2.
Nathanaël absorba le choc durement, le souffle coupé et sonné par ce geste qu'il n'avait su prédire. Lorsque sa vision se fit plus nette, le visage de son agresseur s'y superposa, menaçant, alors qu'un sourire torve déformait sa bouche. Ses traits anguleux n'étaient pourvus d'aucune harmonie, mais reflétaient une redoutable cruauté. Sa malheureuse victime réussit à murmurer, faisant fi de la terreur qui le traversait de part en part :
— J-Je n'ai pas d'argent... Je... Je n'ai rien du tout !
L'avant-bras de l'homme faisait pression sur le torse de son cadet, occasionnant une douleur vive. Ce dernier tremblait tellement qu'il se serait sans doute écroulé sans le contact forcé de son agresseur. Il ricanait ouvertement, dévisageant par la même occasion la peur de sa proie comme pour s'en délecter :
— J'retire, t'es juste con !
Le plus jeune déglutit, sans vraiment comprendre ce qui lui arrivait. Il retenait ses larmes avec peine, usant d'un courage qui lui avait souvent fait défaut. Les briques froides et irrégulières entamèrent sa peau alors qu'un éclair de souffrance traversait ses yeux noisette. Son aîné semblait s'en réjouir, comme d'une offrande bien méritée.
— Qu'est-ce que t'as dans ton sac, hein ? Te fous pas de ma gueule sinon je t'explose la tienne ! Il est pas vide ton sac, y'a quoi dedans ?
— R-Rien.
Pour ultime menace, une poigne puissante se referma sur le col de Nathanaël. Celui-ci comprit immédiatement le danger qui planait sur lui et que son vis-à-vis demeurait prêt à mettre ses promesses à exécution. Il balbutia, réellement paniqué :
— Je n'ai rien dedans, je vous le promets. C'est juste des affaires, il n'y a rien de précieux ! Pas d'argent, rien !

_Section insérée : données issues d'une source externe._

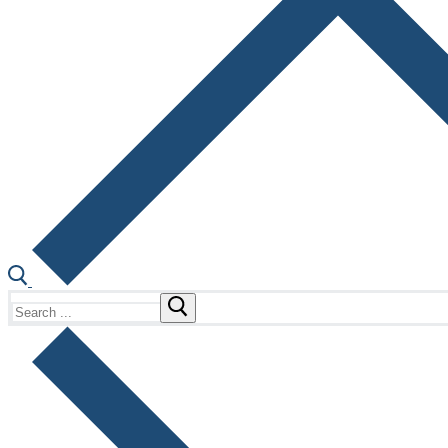
Search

Le court monologue inspiré par la peur eut pour tout effet d'arracher un énième rictus perfide à l'homme. Son visage s'approcha encore de celui du plus jeune avant qu'il ne souffle, tout bas, à la manière d'un venin soigneusement distillé :
— Tu m'as tout l'air d'être un fils à papa, alors qu'est-ce que tu peux bien foutre là ? Les gosses comme toi, ça traîne pas par ici. Ça a rien à faire là, on aime pas trop les gamins dans ton genre. Tu n'oserais pas me mentir, hein ?

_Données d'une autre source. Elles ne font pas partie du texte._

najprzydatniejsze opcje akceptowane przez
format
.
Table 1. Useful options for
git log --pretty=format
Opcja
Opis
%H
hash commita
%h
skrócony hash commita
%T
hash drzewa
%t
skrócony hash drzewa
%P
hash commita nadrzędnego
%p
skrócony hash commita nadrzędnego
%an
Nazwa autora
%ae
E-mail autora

Nathanaël secoua vigoureusement la tête de droite à gauche. Il murmura, bien conscient de la supplique qui mourrait dans sa bouche et qui aurait dû lui faire honte :
— Laissez-moi partir... J'vous en prie...

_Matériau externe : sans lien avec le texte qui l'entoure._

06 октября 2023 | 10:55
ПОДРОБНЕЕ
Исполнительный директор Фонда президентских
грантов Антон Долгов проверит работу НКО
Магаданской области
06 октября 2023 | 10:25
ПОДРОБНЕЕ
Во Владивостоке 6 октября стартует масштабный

Le coup atteignit son ventre à peine eut-il prononcé ces mots, les lui faisant amèrement regretter. Un cri retentit dans toute la ruelle, bien qu'il soit certain que personne d'autre qu'eux n'en fut témoin. Un appel à l'aide destiné au néant de ces lieux sombres et malfamés. Le garçon suppliait en cet instant tous les dieux qui lui revinrent en mémoire, sans même y trouver un sens.
— Donne-moi ton sac ! Vite !
— S'il vous plait...
Il s'exécuta, tendant avec regret le sac devant lui. Son aîné s'en empara, accusa un regard plein d'avertissements à sa proie. Le message demeurait clair, limpide même, mais la témérité de Nathanaël venait de s'éveiller. Un accès de courage pur le heurta alors que l'homme examinait le contenu de l'unique bagage. C'était tout ce qu'il restait au jeune garçon, à peine quelques affaires jetées dans l'empressement avant un départ précipité. Voilà ce qu'il se cachait derrière le minois encore juvénile du métis, tout ce qu'il pouvait encore masquer de sa pitoyable existence.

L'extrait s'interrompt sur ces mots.